Toothy tea leaf Angela Gulbenkian admits stealing £1.1 million and pleads guilty as fellow art crook Inigo Philbrick remains in the clink also
“Grifter heiress” Angela Gulbenkian once mused “life is art” on her Instagram page, but for her, after putting in a guilty plea “to scamming collectors out of art they never received,” she might opt to change that to “life is prison.”
Branded an “ultimate deceiver” alongside the equally audacious art broker Inigo Philbrick in The Steeple Times last June after legendary Chelsea interior designer Jane Morris of Percy Bass called out the crook for conning her firm also, Gulbenkian yesterday admitted two charges of theft at Southwark Crown Court.
Married to the great-grandnephew of the British-Armenian art collector and oil baron Calouste Gulbenkian – father of the legendary Nubar – this wicked wench used her surname to give herself a “veneer of respectability in her work as an art advisor” supposedly. She even used a fake familial foundation email to back up her “shady dealings” and exploited Instagram in a manner similar to Philbrick’s dopey baby mama and Made In Chelsea whining warbler, Victoria Baker Harber.

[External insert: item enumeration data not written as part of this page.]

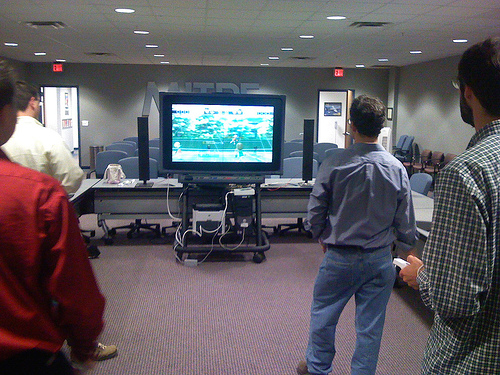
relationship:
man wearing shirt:
[299, 96, 417, 373] [320, 142, 414, 257]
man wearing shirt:
[12, 79, 101, 191] [23, 116, 80, 178]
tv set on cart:
[131, 71, 313, 204] [138, 157, 295, 301]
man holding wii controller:
[399, 39, 498, 375] [387, 252, 409, 270]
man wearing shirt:
[7, 79, 119, 360] [1, 112, 84, 198]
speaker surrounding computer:
[130, 112, 157, 186] [154, 87, 289, 238]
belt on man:
[327, 234, 397, 252] [276, 92, 442, 373]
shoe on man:
[80, 342, 120, 359] [9, 73, 129, 360]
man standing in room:
[295, 96, 417, 373] [1, 8, 499, 373]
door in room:
[36, 82, 79, 159] [1, 8, 499, 373]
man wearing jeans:
[299, 96, 417, 373] [307, 245, 398, 370]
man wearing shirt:
[399, 39, 498, 375] [412, 117, 498, 374]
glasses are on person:
[447, 72, 464, 93] [421, 43, 498, 368]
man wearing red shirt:
[2, 63, 106, 375] [2, 160, 102, 362]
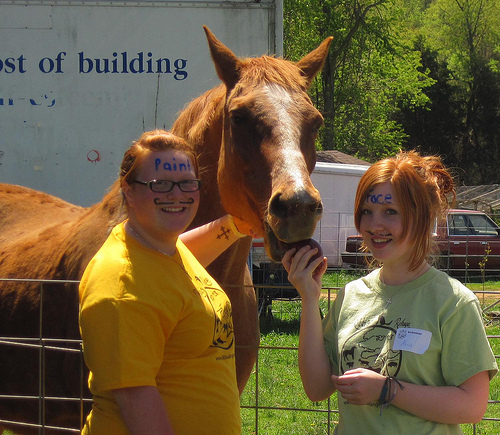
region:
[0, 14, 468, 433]
red hair, red hair, red horse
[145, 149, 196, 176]
i believe the word 'paint', painted in blue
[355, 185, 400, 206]
'face' i think, also painted in blue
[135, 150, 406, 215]
words painted on individual foreheads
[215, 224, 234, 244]
crucifix tattoo on inside wrist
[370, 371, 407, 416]
several braided bracelets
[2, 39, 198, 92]
".....st of building' also painted in blue on side of large truck, with more decayed, illegible print beneath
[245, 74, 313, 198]
thick cream stripe+star, or thin blaze on horses happy face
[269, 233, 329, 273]
a red apple a day, at least one, creates equine merriment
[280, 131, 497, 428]
Girl wearing a green shirt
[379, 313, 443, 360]
Tag on the girl's shirt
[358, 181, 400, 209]
Paint in the girl's face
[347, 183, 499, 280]
Car in the background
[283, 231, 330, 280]
Apple in the girl's hand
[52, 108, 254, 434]
Girl wearing a yellow shirt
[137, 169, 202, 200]
Glasses on the girl's face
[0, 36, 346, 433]
Horse behind the fence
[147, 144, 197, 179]
Paint on the girl's face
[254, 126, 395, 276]
Building in the background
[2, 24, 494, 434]
two women with a brown horse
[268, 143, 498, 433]
woman feeding an apple to horse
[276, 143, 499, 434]
woman holding an apple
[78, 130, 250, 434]
woman with painted mustache on face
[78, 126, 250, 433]
woman with paint on her forehead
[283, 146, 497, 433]
woman with red hair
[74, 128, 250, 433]
woman next to a horse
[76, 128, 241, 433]
woman wearing a yellow shirt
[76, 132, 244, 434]
woman wearing black glasses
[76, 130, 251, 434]
woman with tatoo on arm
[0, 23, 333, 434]
Brown horse standing in a field.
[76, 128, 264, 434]
Girl in yellow shirt petting a horse.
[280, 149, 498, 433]
Girl in green shirt feeding a horse.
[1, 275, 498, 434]
Fence to keep a horse inside field.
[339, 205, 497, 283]
Maroon car parked in the field.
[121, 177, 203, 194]
Glasses worn by girl in yellow shirt.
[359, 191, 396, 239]
Face paint on girl in green shirt.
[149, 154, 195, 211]
Face paint on girl in yellow shirt.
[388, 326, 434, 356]
Name tag on girl's green shirt.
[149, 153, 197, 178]
the writing on the woman's forehead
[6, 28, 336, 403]
a big reddish brown house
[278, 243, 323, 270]
the apple the horse is eating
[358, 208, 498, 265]
the car parked next to the fence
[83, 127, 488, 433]
two women standing by a happy horse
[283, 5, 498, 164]
some tall trees with many green leaves on them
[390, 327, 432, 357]
the nametag on the woman's shirt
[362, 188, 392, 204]
the writing on the other woman's face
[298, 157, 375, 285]
a white trailer parked by the truck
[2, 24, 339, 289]
brown horse standing behind fence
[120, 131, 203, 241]
red head woman wearing glasses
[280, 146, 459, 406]
red haired girl giving the horse an apple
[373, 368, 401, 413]
bracelet on girl's wrist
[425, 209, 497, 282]
red vehicle parked behind the fence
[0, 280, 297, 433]
metal fence made of squares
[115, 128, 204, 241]
girl wearing the word paint on forehead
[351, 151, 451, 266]
girl wearing a mustache painted on face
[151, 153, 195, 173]
the woman has lettering on her head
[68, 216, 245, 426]
the woman is wearing a t-shirt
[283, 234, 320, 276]
the woman is feeding the horse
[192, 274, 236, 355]
the woman's shirt has a graphic print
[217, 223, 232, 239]
the woman has a tattoo on her wrist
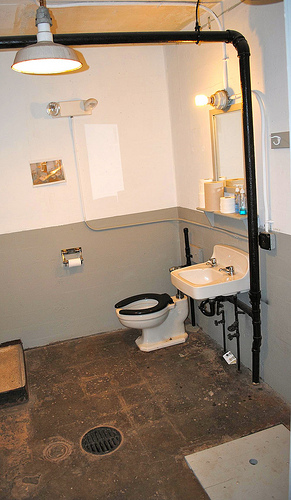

Sadly, however, for the many victims of this bleach blonde bimbo turned art lifter, it seems that those who handed Gulbenkian over a million pounds will find it hard to recover their funds according to Artnet. In an email provided to them, Metropolitan Police officer Duncan Graham declared: “A confiscation order was made for the amount stolen. At present no assets are present within the UK to realise this confiscation.”
Speaking to The Art Newspaper, Christopher Marinello of Art Recovery International, who is representing one of private jet loving Gulbenkian’s victims, added:
“[The plea] was not too surprising to us because we had her dead to rights. She signed a stipulation of settlement in 2018 where she acknowledged owing the money that she stole, and that she was going to pay it back, but of course she defaulted, so the trial would have been very quick.”
“We pursue these fraud cases vigorously, and I think it’s the only way you can do that. The art world is seeing a rise in fraud and we went after Gulbenkian and anything and everything she touched. We think that the way to take on these fraud cases is to be relentless, and that’s what we’ve done.”
Angela Gulbenkian (née Ischwang and deservedly nicknamed ‘Awful Ange’ by a former friend) – who has been on remand since being extradited from Portugal after failing to show up at court in May 2020 – will be sentenced on 28th July. She will subsequently potentially face trial over separate charges in relation to a case involving the sale of a Warhol portrait of Queen Elizabeth II at a later date. Long may this grubby grotbag rot!